Temperatures around the world increase by about 0.2C during El Niño, and fall about 0.2C during La Niña.
WMO Secretary-General Petteri Taalas said, "It is exceptional to have three consecutive years with a La Niña event. Its cooling influence is temporarily slowing the rise in global temperatures – but it will not halt or reverse the long-term warming trend,"
The IPCC has warned that if the world breaches the 1.5C barrier, it could lead to increased heat waves, longer hot seasons and shorter cold seasons - with increased extreme weather the higher the temperature goes.

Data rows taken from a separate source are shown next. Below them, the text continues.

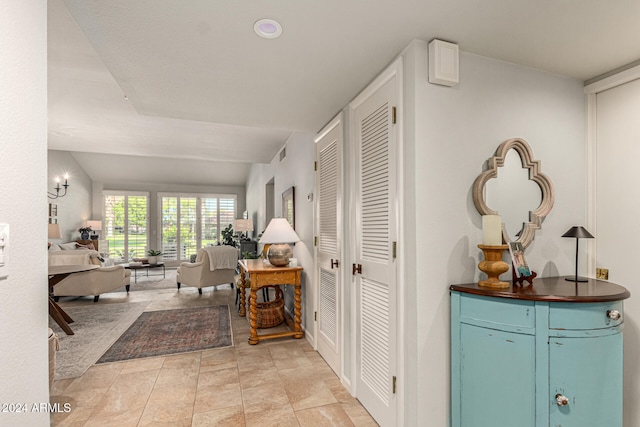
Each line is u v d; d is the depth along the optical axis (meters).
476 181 1.66
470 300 1.52
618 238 1.82
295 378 2.46
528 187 1.79
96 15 1.37
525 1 1.29
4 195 0.79
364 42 1.59
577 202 1.93
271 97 2.28
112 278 5.06
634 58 1.74
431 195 1.59
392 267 1.75
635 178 1.77
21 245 0.85
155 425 1.88
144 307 4.60
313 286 3.14
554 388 1.36
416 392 1.55
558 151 1.89
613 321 1.42
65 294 4.72
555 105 1.90
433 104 1.60
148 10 1.33
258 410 2.03
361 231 2.15
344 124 2.44
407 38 1.57
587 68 1.85
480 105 1.71
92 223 8.02
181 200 9.66
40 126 0.93
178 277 5.82
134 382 2.39
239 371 2.58
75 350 3.00
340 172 2.46
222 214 10.05
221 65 1.81
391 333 1.76
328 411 2.03
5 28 0.79
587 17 1.40
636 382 1.74
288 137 4.39
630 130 1.79
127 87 2.11
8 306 0.80
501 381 1.43
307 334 3.32
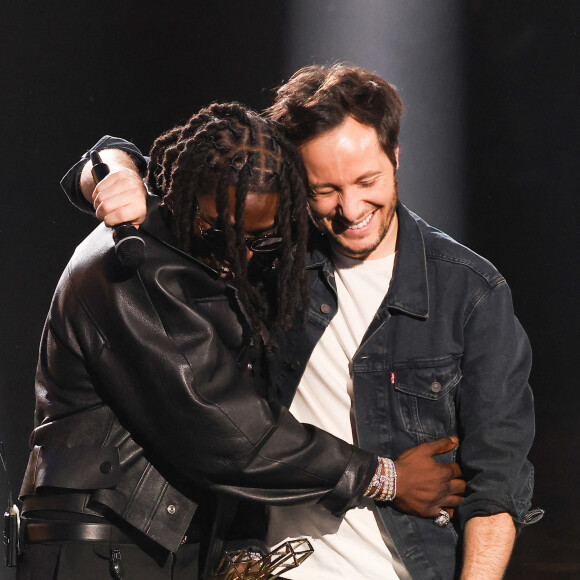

La Niña often has the opposite impact on weather and global climate as the better-known El Niño, which is the warm phase of the so-called El Niño Southern Oscillation (ENSO).
El Niño events see the Pacific Ocean up to 3C warmer than normal, and during La Niña – the other part of the cycle – the ocean is up to 3C colder.
There's also a neutral phase, which the world is entering now, according to the Climate Prediction Service (CPC), run by the US National Weather Service.
The CPC has suggested that El Niño will develop either during the summer or shortly afterwards.
It said in a release earlier this month: "La Niña has ended and ENSO-neutral conditions are expected to continue through the Northern Hemisphere spring and early summer."